I was shocked by the result of the brexit referendum. I am even more shocked by the collapse into civil war of the two major parties, the confessions of leave campaigners that they have no plan, their similar confessions that many of their campaign promises were lies, but most of all by the rapid rise in racist violence in the UK. In turbulence, leadership is required, and it is missing.

image: amersfoort

So far, the only UK political leader with any power to come out of the referendum not looking like an idiot is Nicola Sturgeon, of the Scottish Nationalists. She, at least, appears to have done some thinking and some planning. She is clearly being sloshed by the storm of the result, and is having to think on her feet, but at least, unlike the others, she’s prepared her ground.

There are going to be global repercussions over the next few weeks, and it’s not clear to me what they are likely to be, for the UK, apart from the obvious loss of confidence and that there will probably be an entirely unnecessary recession. I fear it is too early to make any other short term predictions.
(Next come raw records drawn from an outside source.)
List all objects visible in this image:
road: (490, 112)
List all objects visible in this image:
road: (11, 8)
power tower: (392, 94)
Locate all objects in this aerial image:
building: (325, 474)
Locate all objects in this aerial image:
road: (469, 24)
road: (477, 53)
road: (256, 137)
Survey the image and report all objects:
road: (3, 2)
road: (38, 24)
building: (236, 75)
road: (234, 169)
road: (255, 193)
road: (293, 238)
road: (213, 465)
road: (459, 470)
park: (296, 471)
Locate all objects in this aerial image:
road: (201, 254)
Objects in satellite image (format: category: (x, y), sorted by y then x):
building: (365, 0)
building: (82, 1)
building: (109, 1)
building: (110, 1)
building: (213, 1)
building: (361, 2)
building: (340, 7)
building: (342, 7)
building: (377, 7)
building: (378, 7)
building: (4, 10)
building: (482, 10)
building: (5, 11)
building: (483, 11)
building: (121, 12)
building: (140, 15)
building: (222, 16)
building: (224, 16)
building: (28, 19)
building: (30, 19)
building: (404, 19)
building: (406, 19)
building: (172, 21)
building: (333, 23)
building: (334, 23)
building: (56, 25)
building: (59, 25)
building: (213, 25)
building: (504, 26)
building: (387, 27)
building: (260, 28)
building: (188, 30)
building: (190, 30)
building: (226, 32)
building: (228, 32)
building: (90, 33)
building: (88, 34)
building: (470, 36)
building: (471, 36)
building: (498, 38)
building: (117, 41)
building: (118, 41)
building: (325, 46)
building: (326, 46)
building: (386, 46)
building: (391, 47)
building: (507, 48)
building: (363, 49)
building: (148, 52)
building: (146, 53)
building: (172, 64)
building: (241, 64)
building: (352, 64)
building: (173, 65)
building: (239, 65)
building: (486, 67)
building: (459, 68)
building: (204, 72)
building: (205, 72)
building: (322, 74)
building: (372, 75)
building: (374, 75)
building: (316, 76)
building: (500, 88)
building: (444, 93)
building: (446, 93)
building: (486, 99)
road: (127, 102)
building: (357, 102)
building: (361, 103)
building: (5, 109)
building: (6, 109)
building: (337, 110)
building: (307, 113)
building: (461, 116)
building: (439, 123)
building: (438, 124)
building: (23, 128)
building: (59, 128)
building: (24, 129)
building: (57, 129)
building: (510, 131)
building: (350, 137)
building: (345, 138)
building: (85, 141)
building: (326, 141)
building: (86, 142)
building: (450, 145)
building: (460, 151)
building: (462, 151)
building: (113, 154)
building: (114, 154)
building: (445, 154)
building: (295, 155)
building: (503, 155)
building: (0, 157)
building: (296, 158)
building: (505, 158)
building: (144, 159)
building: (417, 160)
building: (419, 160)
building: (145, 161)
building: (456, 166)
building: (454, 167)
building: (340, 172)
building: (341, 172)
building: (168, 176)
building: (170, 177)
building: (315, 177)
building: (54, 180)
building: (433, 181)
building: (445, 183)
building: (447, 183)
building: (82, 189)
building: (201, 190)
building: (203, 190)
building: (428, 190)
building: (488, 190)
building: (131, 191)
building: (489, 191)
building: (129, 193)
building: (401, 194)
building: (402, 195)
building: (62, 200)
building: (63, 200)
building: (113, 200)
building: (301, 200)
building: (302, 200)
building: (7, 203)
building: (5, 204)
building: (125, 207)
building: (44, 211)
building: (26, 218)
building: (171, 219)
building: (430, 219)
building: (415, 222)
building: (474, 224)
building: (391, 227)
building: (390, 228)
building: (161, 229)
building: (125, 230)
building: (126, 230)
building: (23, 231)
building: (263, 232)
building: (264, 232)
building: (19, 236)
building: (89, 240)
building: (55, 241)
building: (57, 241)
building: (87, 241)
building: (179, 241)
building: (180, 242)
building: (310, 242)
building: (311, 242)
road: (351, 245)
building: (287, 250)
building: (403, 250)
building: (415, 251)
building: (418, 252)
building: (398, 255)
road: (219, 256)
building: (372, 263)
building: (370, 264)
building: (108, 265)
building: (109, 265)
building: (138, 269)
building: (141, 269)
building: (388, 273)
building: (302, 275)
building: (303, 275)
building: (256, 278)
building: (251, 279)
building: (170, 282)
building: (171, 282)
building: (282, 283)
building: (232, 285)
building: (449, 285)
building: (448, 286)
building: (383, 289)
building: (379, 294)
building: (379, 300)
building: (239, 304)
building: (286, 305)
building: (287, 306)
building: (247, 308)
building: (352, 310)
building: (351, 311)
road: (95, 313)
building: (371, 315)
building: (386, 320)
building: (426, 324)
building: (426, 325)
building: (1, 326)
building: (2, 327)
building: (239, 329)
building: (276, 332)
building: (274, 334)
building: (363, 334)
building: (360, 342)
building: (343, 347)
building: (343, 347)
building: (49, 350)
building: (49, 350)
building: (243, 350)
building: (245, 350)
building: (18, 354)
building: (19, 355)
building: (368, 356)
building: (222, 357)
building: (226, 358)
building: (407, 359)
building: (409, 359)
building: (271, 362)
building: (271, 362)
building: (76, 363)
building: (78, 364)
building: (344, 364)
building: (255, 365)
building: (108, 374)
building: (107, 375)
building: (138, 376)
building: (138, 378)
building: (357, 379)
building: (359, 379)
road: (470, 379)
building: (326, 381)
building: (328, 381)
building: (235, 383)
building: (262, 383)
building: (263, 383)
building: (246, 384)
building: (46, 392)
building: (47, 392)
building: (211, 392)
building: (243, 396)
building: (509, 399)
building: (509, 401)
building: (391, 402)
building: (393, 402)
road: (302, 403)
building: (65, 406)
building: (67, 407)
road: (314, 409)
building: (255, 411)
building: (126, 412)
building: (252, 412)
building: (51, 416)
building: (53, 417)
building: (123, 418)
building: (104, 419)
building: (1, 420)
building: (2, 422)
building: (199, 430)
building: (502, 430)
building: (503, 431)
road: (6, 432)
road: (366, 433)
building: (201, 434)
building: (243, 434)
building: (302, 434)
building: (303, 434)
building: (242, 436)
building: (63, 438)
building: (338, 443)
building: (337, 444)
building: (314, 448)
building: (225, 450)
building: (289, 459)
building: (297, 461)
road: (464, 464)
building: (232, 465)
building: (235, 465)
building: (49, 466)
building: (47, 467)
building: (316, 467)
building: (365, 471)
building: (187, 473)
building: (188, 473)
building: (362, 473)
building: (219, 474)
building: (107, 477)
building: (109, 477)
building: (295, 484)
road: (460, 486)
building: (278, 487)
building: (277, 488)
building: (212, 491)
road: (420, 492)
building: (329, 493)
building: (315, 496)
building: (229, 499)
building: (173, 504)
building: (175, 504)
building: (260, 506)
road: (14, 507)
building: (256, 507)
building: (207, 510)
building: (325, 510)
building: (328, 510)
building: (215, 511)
But there are some things that are coming clear. First of all, there will be another attempt to establish Scottish independence. If, as seems likely, there will be a referendum, it will not be the same referendum as last time. Then, the choice was to pull out of the UK and, in consequence, the EU. This time, it will be a choice between unions, the UK or the EU. A number of people I know, who voted against independence in the last referendum, have now said they’ll vote for it next time. Both Scottish Labour and the Scottish Lib Dems are under pressure from their own members to reconsider their position, and I’m confident one, if not both, will change sides. Had I a vote, and I do not (nor am I entitled to one), I would have voted against independence last time, and would now vote for it: I wouldn’t want to lose the rights the European Union guarantees.

I’m more worried by Northern Ireland. The main unionist party, the DUP, voted strongly for Brexit, but the province itself voted strongly for Remain. I cannot see the peace surviving if things are left there, and the province is taken out of the EU against the will of its voters. If the province was to reconsider its status, I see four alternatives:

  • Stick with England and brexit;
  • Stick with Scotland and stay in the EU;
  • Independence;
  • Become part of Ireland.

I have no clue what might happen, even if such questions might be put, but I don’t see the status quo surviving.

The difficulty with no chance is that it will undo some important parts of the peace. The north currently has an open border with the south. If the leave campaign has not been completely false, that border will have to close. I don’t know enough about the peace agreement to know whether it can be closed without the consent of the parties, which includes parties strongly opposed to its closure. There are a number of other parts of that agreement which would have to cease for brexit. Northern Ireland will be problematic.

I don’t expect London to expel the provinces, nor do I expect other cities to also seek independence. But London is going to lose a great deal by brexit. The idea of a new city state has been circulating for a while, but not taken seriously. I now suspect it will become to be seen as a serious question, to receive serious support from a minority of Londoners. If there are many more decisions by the rest of the UK that really buggers London up, there’s got to be a reasonable chance London will decide enough is enough. But that won’t happen now. At least, it won’t happen unless the Brexit negotiations are really screwed up. But given the monumental screw up that was necessary to get here, screwing up the negotiations can’t be ruled out.

There are a lot of complicated things to untangle in the UK itself which is likely to take years. There are lots of things to untangle between the UK and the EU, which are likely to take years. The time limit is two years, which I don’t believe could be achieved.